Here’s how to get the most value:
- Choose dishes you’ll actually want to eat. You’re getting a 3-course meal, so pick based on your taste, not just novelty.
- Listen closely during early steps. Most cooking success comes from the first adjustments—heat, timing, and sauce balance.
- Treat the market stop as part of the lesson. If you ask about ingredients while you’re shopping, you’ll understand the recipes faster when you’re cooking.
Also, you’ll be near public transportation and the tour allows service animals. So it’s built to be straightforward to access without needing complicated logistics.
Should You Book Hoang’s Kitchen Cooking Class with the Market Visit?
I’d book this if you want a single, well-timed activity that connects Vietnamese ingredients to Vietnamese flavor. The $45 value works best because it includes the market walk, guided cooking, the meal you made, and a coffee bonus. You’re not paying for a “tour” that ends before the real fun starts.

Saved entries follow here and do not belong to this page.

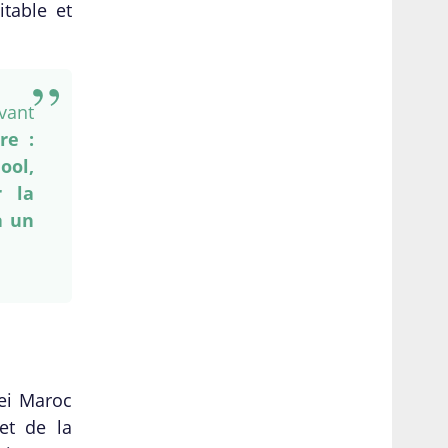
table et
vant
re :
ool,
r la
à un
wei Maroc
et de la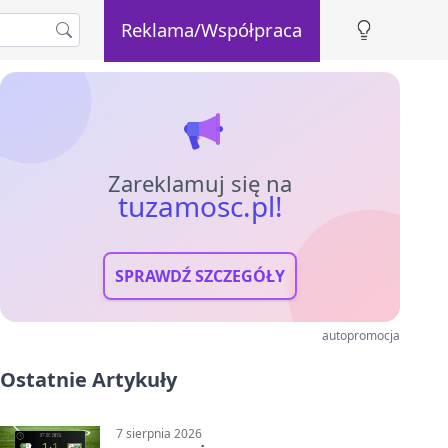
Reklama/Współpraca
Zareklamuj się na
tuzamosc.pl!
SPRAWDŹ SZCZEGÓŁY
autopromocja
Ostatnie Artykuły
7 sierpnia 2026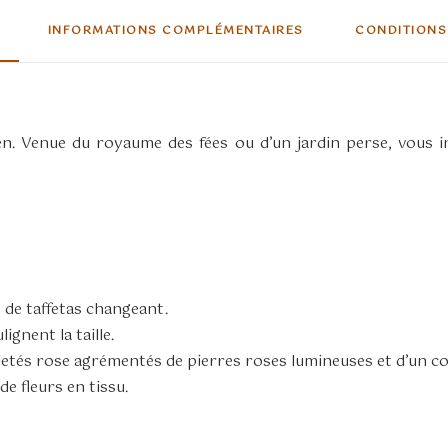
INFORMATIONS COMPLÉMENTAIRES
CONDITIONS
n. Venue du royaume des fées ou d’un jardin perse, vous inc
de taffetas changeant.
gnent la taille.
etés rose agrémentés de pierres roses lumineuses et d’un col
de fleurs en tissu.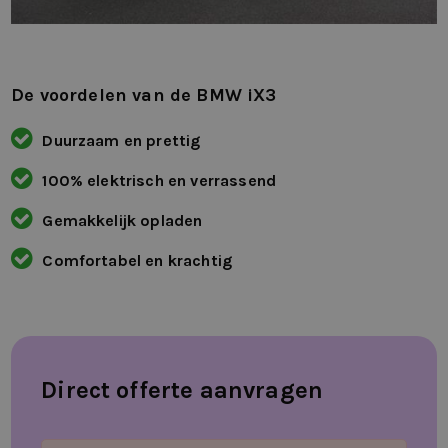
De voordelen van de BMW iX3
Duurzaam en prettig
100% elektrisch en verrassend
Gemakkelijk opladen
Comfortabel en krachtig
Direct offerte aanvragen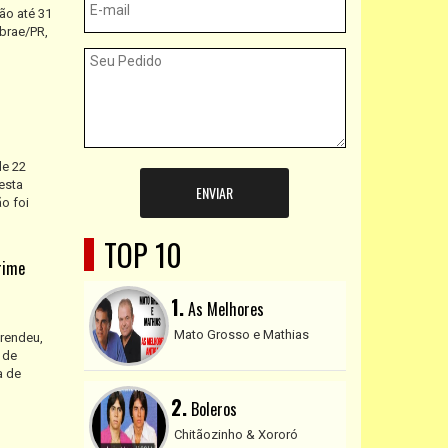
ão até 31
ebrae/PR,
de 22
esta
ENVIAR
ão foi
TOP 10
rime
1.
As Melhores
Mato Grosso e Mathias
prendeu,
 de
a de
2.
Boleros
Chitãozinho & Xororó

Choose it with confidence if you like:
- Hands-on instruction
- Ben Thanh Market energy with a purpose
- Cooking three dishes and then eating them immediately
Skip or rethink it if your priority is a long, slow market wander with no schedule pressure. This is a lesson with a finish line, and that’s the point.

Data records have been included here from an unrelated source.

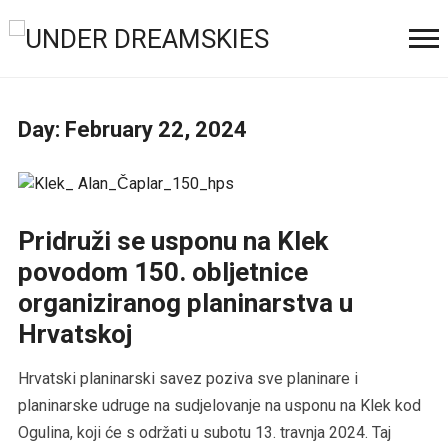
Day:
February 22, 2024
Pridruži se usponu na Klek
povodom 150. obljetnice
organiziranog planinarstva u
Hrvatskoj
Hrvatski planinarski savez poziva sve planinare i
planinarske udruge na sudjelovanje na usponu na Klek kod
Ogulina, koji će s održati u subotu 13. travnja 2024. Taj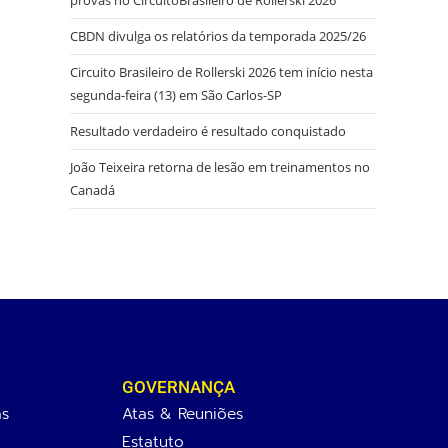
CBDN divulga os relatórios da temporada 2025/26
Circuito Brasileiro de Rollerski 2026 tem início nesta
segunda-feira (13) em São Carlos-SP
Resultado verdadeiro é resultado conquistado
João Teixeira retorna de lesão em treinamentos no
Canadá
GOVERNANÇA
as
Atas & Reuniões
Estatuto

If you want an HCMc food experience that feels real, practical, and tied to fresh ingredients, this is one of the more sensible ways to spend half a day.
FAQ
What time options are available for the cooking class?
You can choose either a morning class at 9:00am or an afternoon class at 2:00pm.
How long does the experience take?
The total class time is about 3 hours 30 minutes, and the cooking portion is listed as 3 to 3.5 hours.
What happens during the market visit?
You visit Ben Thanh Market with an instructor for about 45 minutes to 1 hour.
How many dishes will I cook?
You’ll cook 3 dishes for your 3-course meal. At the start, you choose from 9 dishes suggested by the chef.
What is included in the price?
The experience includes the meal you cook, a free non-alcohol drink (beer is fine), and guidance from the instructor and chef. You also get a bonus egg coffee or coconut coffee at the end.
Is free cancellation available?
Yes. You can cancel up to 24 hours in advance for a full refund. If you cancel within 24 hours of the start time, the amount paid is not refunded.